■ TASK DESCRIPTION ■
A faithful copy of the entries is required, with no images in it.

Collected data:
________

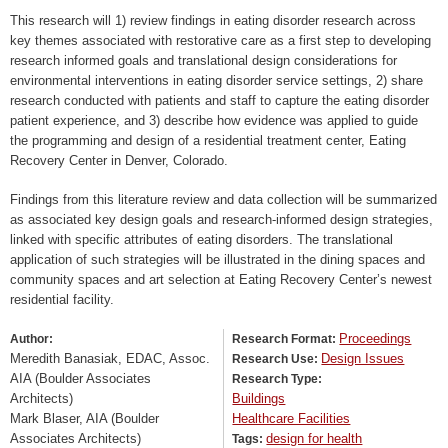
This research will 1) review findings in eating disorder research across
key themes associated with restorative care as a first step to developing
research informed goals and translational design considerations for
environmental interventions in eating disorder service settings, 2) share
research conducted with patients and staff to capture the eating disorder
patient experience, and 3) describe how evidence was applied to guide
the programming and design of a residential treatment center, Eating
Recovery Center in Denver, Colorado.
Findings from this literature review and data collection will be summarized
as associated key design goals and research-informed design strategies,
linked with specific attributes of eating disorders. The translational
application of such strategies will be illustrated in the dining spaces and
community spaces and art selection at Eating Recovery Center’s newest
residential facility.
Proceedings
Author:
Research Format:
Meredith Banasiak, EDAC, Assoc.
Design Issues
Research Use:
AIA (Boulder Associates
Research Type:
Architects)
Buildings
Mark Blaser, AIA (Boulder
Healthcare Facilities
Associates Architects)
design for health
Tags:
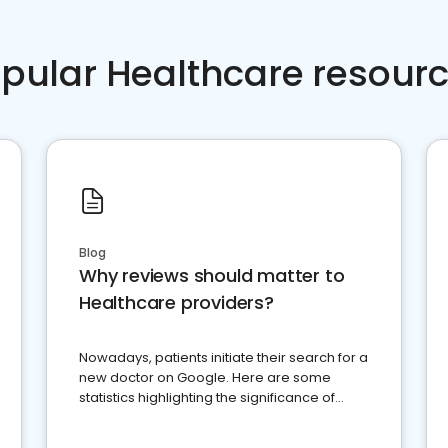
pular Healthcare resour
Blog
Why reviews should matter to
Healthcare providers?
Nowadays, patients initiate their search for a
new doctor on Google. Here are some
statistics highlighting the significance of
reviews for healthcare providers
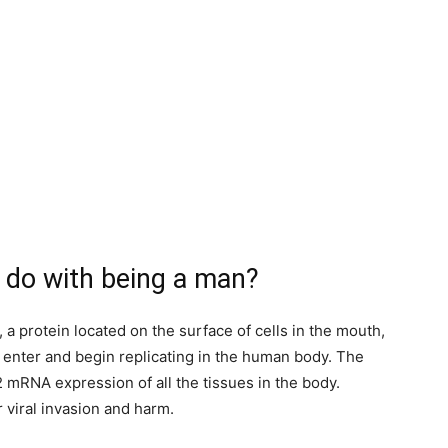
 do with being a man?
 protein located on the surface of cells in the mouth,
o enter and begin replicating in the human body. The
 mRNA expression of all the tissues in the body.
r viral invasion and harm.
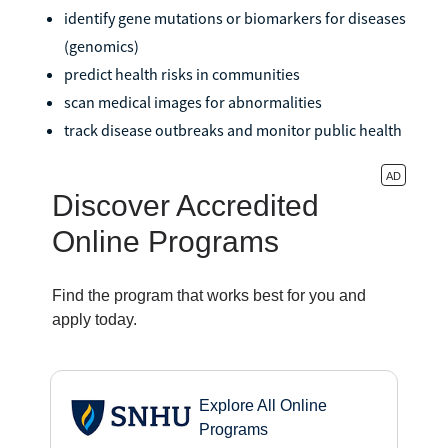
identify gene mutations or biomarkers for diseases
(genomics)
predict health risks in communities
scan medical images for abnormalities
track disease outbreaks and monitor public health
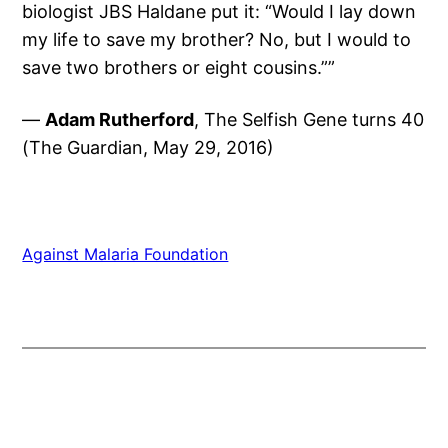
biologist JBS Haldane put it: “Would I lay down
my life to save my brother? No, but I would to
save two brothers or eight cousins.””
—
Adam Rutherford
, The Selfish Gene turns 40
(The Guardian, May 29, 2016)
Against Malaria Foundation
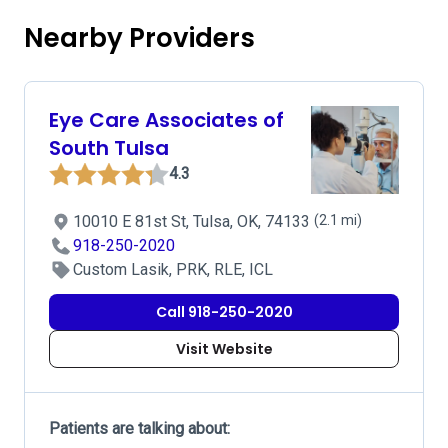
Nearby Providers
Eye Care Associates of
South Tulsa
4.3
10010 E 81st St, Tulsa, OK, 74133
(2.1 mi)
918-250-2020
Custom Lasik, PRK, RLE, ICL
Call 918-250-2020
Visit Website
Patients are talking about:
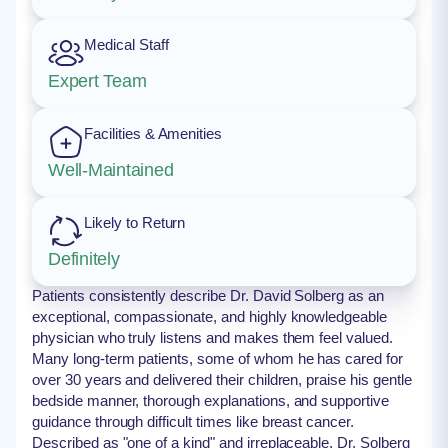
Medical Staff
Expert Team
Facilities & Amenities
Well-Maintained
Likely to Return
Definitely
Patients consistently describe Dr. David Solberg as an
exceptional, compassionate, and highly knowledgeable
physician who truly listens and makes them feel valued.
Many long-term patients, some of whom he has cared for
over 30 years and delivered their children, praise his gentle
bedside manner, thorough explanations, and supportive
guidance through difficult times like breast cancer.
Described as "one of a kind" and irreplaceable, Dr. Solberg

________

■ WRITTEN REPLY ■
This research will 1) review findings in eating disorder research across
key themes associated with restorative care as a first step to developing
research informed goals and translational design considerations for
environmental interventions in eating disorder service settings, 2) share
research conducted with patients and staff to capture the eating disorder
patient experience, and 3) describe how evidence was applied to guide
the programming and design of a residential treatment center, Eating
Recovery Center in Denver, Colorado.
Findings from this literature review and data collection will be summarized
as associated key design goals and research-informed design strategies,
linked with specific attributes of eating disorders. The translational
application of such strategies will be illustrated in the dining spaces and
community spaces and art selection at Eating Recovery Center’s newest
residential facility.
Proceedings
Author:
Research Format:
Meredith Banasiak, EDAC, Assoc.
Design Issues
Research Use:
AIA (Boulder Associates
Research Type:
Architects)
Buildings
Mark Blaser, AIA (Boulder
Healthcare Facilities
Associates Architects)
design for health
Tags:
pular Healthcare resour
Blog
Why reviews should matter to
Healthcare providers?
Nowadays, patients initiate their search for a
new doctor on Google. Here are some
statistics highlighting the significance of
reviews for healthcare providers
 do with being a man?
 protein located on the surface of cells in the mouth,
o enter and begin replicating in the human body. The
 mRNA expression of all the tissues in the body.
r viral invasion and harm.
identify gene mutations or biomarkers for diseases
(genomics)
predict health risks in communities
scan medical images for abnormalities
track disease outbreaks and monitor public health
biologist JBS Haldane put it: “Would I lay down
my life to save my brother? No, but I would to
save two brothers or eight cousins.””
—
Adam Rutherford
, The Selfish Gene turns 40
(The Guardian, May 29, 2016)
Against Malaria Foundation
Nearby Providers
Eye Care Associates of
South Tulsa
4.3
10010 E 81st St, Tulsa, OK, 74133
(2.1 mi)
918-250-2020
Custom Lasik, PRK, RLE, ICL
Call 918-250-2020
Visit Website
Patients are talking about:
Medical Staff
Expert Team
Facilities & Amenities
Well-Maintained
Likely to Return
Definitely
Patients consistently describe Dr. David Solberg as an
exceptional, compassionate, and highly knowledgeable
physician who truly listens and makes them feel valued.
Many long-term patients, some of whom he has cared for
over 30 years and delivered their children, praise his gentle
bedside manner, thorough explanations, and supportive
guidance through difficult times like breast cancer.
Described as "one of a kind" and irreplaceable, Dr. Solberg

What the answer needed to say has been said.